Oct 07 2007

Lessons Learned from Bad Behavioral Targeting

Published by Tom Lindmeier at 11:33 pm under Ecommerce, Home

When I started to engage in behavioral targeting several years ago, I was quite wary because I had seen so many instances of bad execution. (This topic is in primarily reference to “on-site” targeting, not media buys). Customized messaging based on user activity metrics is a fantastic tool if you are providing value. If you are not providing value the negatives will irreparably damage your customer relationships.

So here’s my list of the three worst mistakes…

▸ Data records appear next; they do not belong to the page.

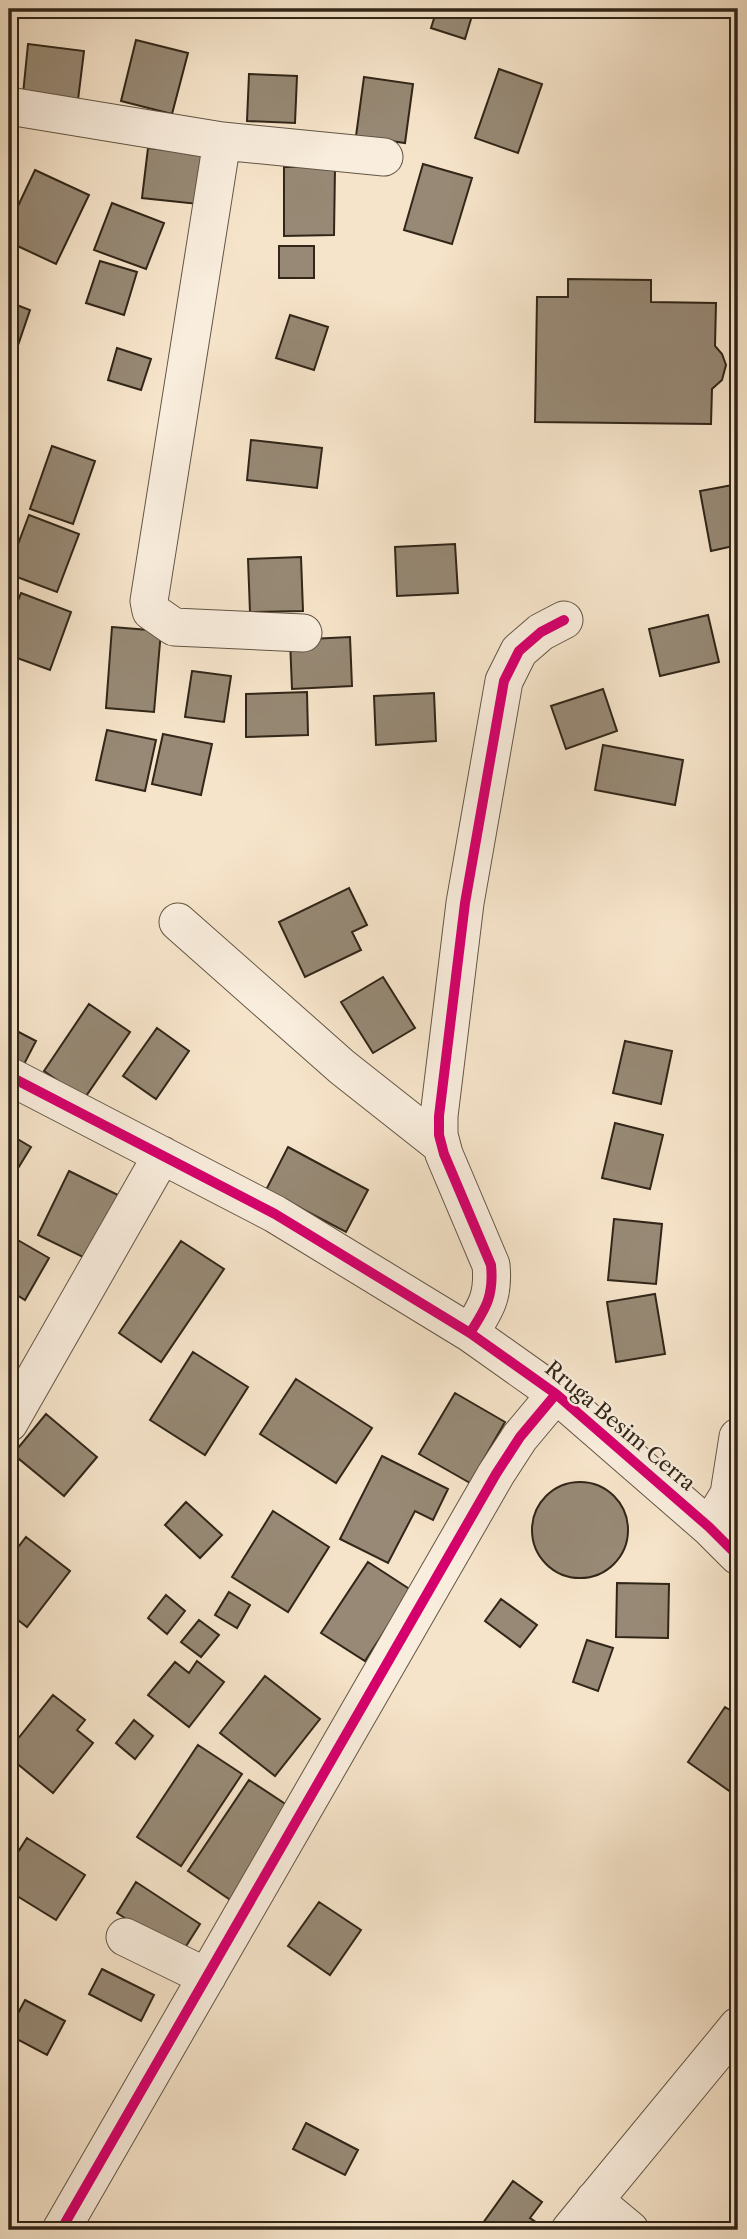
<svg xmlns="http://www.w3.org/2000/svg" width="747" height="2239" font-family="'Libre Caslon Text',serif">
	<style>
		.building { fill: #978975; stroke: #312618; stroke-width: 2 }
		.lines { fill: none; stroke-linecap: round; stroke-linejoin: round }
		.minor-casing { stroke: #625644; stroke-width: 39 }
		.minor { stroke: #f9eddd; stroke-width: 37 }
		.cycleway-casing { stroke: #f9eddd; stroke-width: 15 }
		.cycleway { stroke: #d6006c; stroke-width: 10 }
		.labels { text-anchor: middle; stroke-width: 5; stroke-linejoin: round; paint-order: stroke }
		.street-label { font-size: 21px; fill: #312618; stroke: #f9eddd }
	</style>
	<rect width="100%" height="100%" fill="#f6e4ca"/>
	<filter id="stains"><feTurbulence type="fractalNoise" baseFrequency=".00286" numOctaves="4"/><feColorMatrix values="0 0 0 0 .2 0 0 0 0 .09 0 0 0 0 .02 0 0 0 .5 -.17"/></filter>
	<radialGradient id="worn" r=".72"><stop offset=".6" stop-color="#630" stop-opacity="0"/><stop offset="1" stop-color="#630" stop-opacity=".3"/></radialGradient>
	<path class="building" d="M437,9h37l-9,30 -34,-11z
		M136,40l52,13 -16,61 -51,-13z
		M28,44l56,7 -6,49 -55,-6z
		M499,69l43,15 -24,69 -43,-15z
		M249,74l48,2 -2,47 -48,-2z
		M364,77l49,7 -8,59 -49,-7z
		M148,148l56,6 -6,50 -56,-6z
		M423,164l49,14 -20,66 -48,-14z
		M284,167h51l-1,68 -50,1z
		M35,170l54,25 -33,69 -47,-22v-17z
		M112,203l52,20 -18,46 -52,-19z
		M279,246h35v32h-35z
		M100,261l37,11 -13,43 -38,-12z
		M568,279l83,1v22l65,1 -1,43 7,8 4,11 -4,15 -10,9 -1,35 -176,-2 2,-125h31z
		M9,302l21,8 -15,44 -6,-2z
		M290,315l38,12 -14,43 -38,-12z
		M117,348l34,11 -10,31 -33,-10z
		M251,440l71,8 -5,40 -70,-8z
		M52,446l43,15 -22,63 -43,-15z
		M738,484v61l-27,6 -11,-60z
		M29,515l50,19 -22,58 -48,-18v-6z
		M455,544l3,49 -61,3 -2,-49z
		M301,557l2,54 -53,1 -2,-53z
		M21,593l50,19 -21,58 -41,-15v-31z
		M708,615l11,47 -59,14 -11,-47z
		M112,627l49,4 -7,81 -48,-4z
		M350,637l2,49 -60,3 -2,-49z
		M192,671l39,5 -7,46 -39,-5z
		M603,689l14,42 -51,18 -15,-43z
		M307,692l1,43 -62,2v-43z
		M434,693l2,48 -60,4 -2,-49z
		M107,730l49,10 -11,51 -49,-11z
		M163,734l49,10 -11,51 -49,-11z
		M603,745l80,15 -8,45 -80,-15z
		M349,888l18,37 -15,7 9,18 -56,27 -26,-55z
		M383,977l32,51 -42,25 -32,-51z
		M89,1004l41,28 -46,67 -40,-28z
		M9,1027l27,14 -15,29 -12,-6z
		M157,1028l32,23 -33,48 -33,-23z
		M625,1041l47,10 -11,53 -48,-11z
		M615,1123l48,12 -13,54 -48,-11z
		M9,1134l22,13 -22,36z
		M288,1147l80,43 -22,42 -80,-42z
		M69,1171l51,25 -31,64 -51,-25z
		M614,1219l48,5 -6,60 -48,-4z
		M9,1235l40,23 -24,42 -16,-10z
		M181,1241l43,28 -63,93 -42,-29z
		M655,1294l10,60 -49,8 -9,-60z
		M193,1352l55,35 -43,68 -55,-35z
		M296,1379l76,49 -36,55 -76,-49z
		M455,1393l50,29 -35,61 -51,-29z
		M46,1414l51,43 -33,39 -51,-42z
		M382,1456l66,33 -15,31 -18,-9 -27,52 -48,-24z
		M532 1530a48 48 0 1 1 96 0a48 48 0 1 1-96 0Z
		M186,1502l36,33 -22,23 -35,-33z
		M273,1511l56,36 -41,65 -56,-35z
		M26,1537l44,34 -43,56 -18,-14v-54z
		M368,1562l43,28 -46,71 -44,-28z
		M617,1583l52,1 -1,54 -52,-1z
		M229,1592l21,13 -13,23 -22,-13z
		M166,1595l19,16 -18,23 -19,-16z
		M501,1599l36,26 -17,22 -35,-26z
		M199,1620l20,15 -18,22 -20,-15z
		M587,1640l26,8 -15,43 -25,-9z
		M197,1661l27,21 -35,45 -41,-32 27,-33 14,11z
		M265,1676l55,43 -45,57 -55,-43z
		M53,1695l32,25 -8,10 16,13 -40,50 -44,-36v-7z
		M725,1707l13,8v82l-50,-35z
		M134,1720l19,16 -18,23 -19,-16z
		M198,1745l44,29 -61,92 -44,-29z
		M249,1780l44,29 -61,92 -44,-30z
		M27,1838l58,37 -29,45 -47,-29v-25z
		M136,1882l64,42 -19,30 -64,-41z
		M319,1902l42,28 -31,45 -42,-29z
		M102,1969l52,26 -13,26 -52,-27z
		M25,2000l40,21 -18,34 -38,-20v-5z
		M306,2123l52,27 -13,25 -52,-26z
		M513,2181l29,21 -12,16 13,9 -2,3h-63z"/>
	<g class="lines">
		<defs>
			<path id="minor" d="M9,106l213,35 162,16
				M222,141l-73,460 2,10 23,16 129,6
				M178,922l164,145 100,79
				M9,1076l266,138 195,119 86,61 153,133 29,29
				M470,1333c16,-25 24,-37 21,-68l-47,-111 -5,-19v-19l26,-213 39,-222 15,-30 22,-19 23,-12
				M9,1423l153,-268
				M709,1527l20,-33 9,-57
				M125,1937l82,40
				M594,2200l36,30
				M61,2230l435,-756 24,-37 36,-43
				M570,2230l168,-204"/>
		</defs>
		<use href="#minor" class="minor-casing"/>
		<use href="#minor" class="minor"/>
		<defs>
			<path id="cycleway" d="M9,1076l266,138 195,119 86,61 153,133 29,29
				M470,1333c16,-25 24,-37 21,-68l-47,-111 -5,-19v-19l26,-213 39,-222 15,-30 22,-19 23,-12
				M61,2230l435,-756 24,-37 36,-43"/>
		</defs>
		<use href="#cycleway" class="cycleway-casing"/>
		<use href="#cycleway" class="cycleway"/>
	</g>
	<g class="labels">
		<g class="street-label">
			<text transform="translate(620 1426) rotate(40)" y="7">Rruga Besim Cerra</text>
		</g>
	</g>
	<rect width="747" height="2239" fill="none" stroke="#f6e4ca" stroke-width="35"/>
	<rect x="10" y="10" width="726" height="2218" fill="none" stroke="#312618" stroke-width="3.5"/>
	<rect x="18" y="18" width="712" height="2204" fill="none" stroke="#312618" stroke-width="2"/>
	<rect width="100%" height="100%" filter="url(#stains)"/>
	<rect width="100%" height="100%" fill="url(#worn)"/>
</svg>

  1. Collecting consumer information without permission is a sure-fire way to get trashed. You need to build an opt-in program and provide full disclosure of your privacy statement. Don’t even consider a program that is not permission-based.
  2. The value of “You purchased this, therefore you may want to buy this” is dubious. Cross-sells and related items when users are on the site are highly effective. But if you return later with product recommendations you are likely out-of-context and therefore more likely to annoy rather than provide value. Case in point: I purchase textbooks for my daughter on Amazon.com. I have been receiving silly book recommendations related to her text books for some time now.
  3. “Let me know when this item is on sale.” You need to focus on closing the sale now. If your merchants or product managers find out you’re doing this, they will kill you for degrading margin. Notification of sales and other promotions via RSS and email works, but don’t apply on-site targeting to individual items at the time the user is on your site.

The good news is that improvements in technology and best practices have made behavioral targeting a very lucrative tactic. Enormous co-op databases are waiting to be tapped. Depending on your product line, tactics that focus on 1st time visits, cart behavior, geographic, page views, time on site, and item back-in-stock will likely work for you.

My recommended vendor: Sitebrand.

One response so far

One Response to “Lessons Learned from Bad Behavioral Targeting”

  1. I recently discovered a newer technology that engages in “contextual” behavioral targeting. Take a look at Baynote.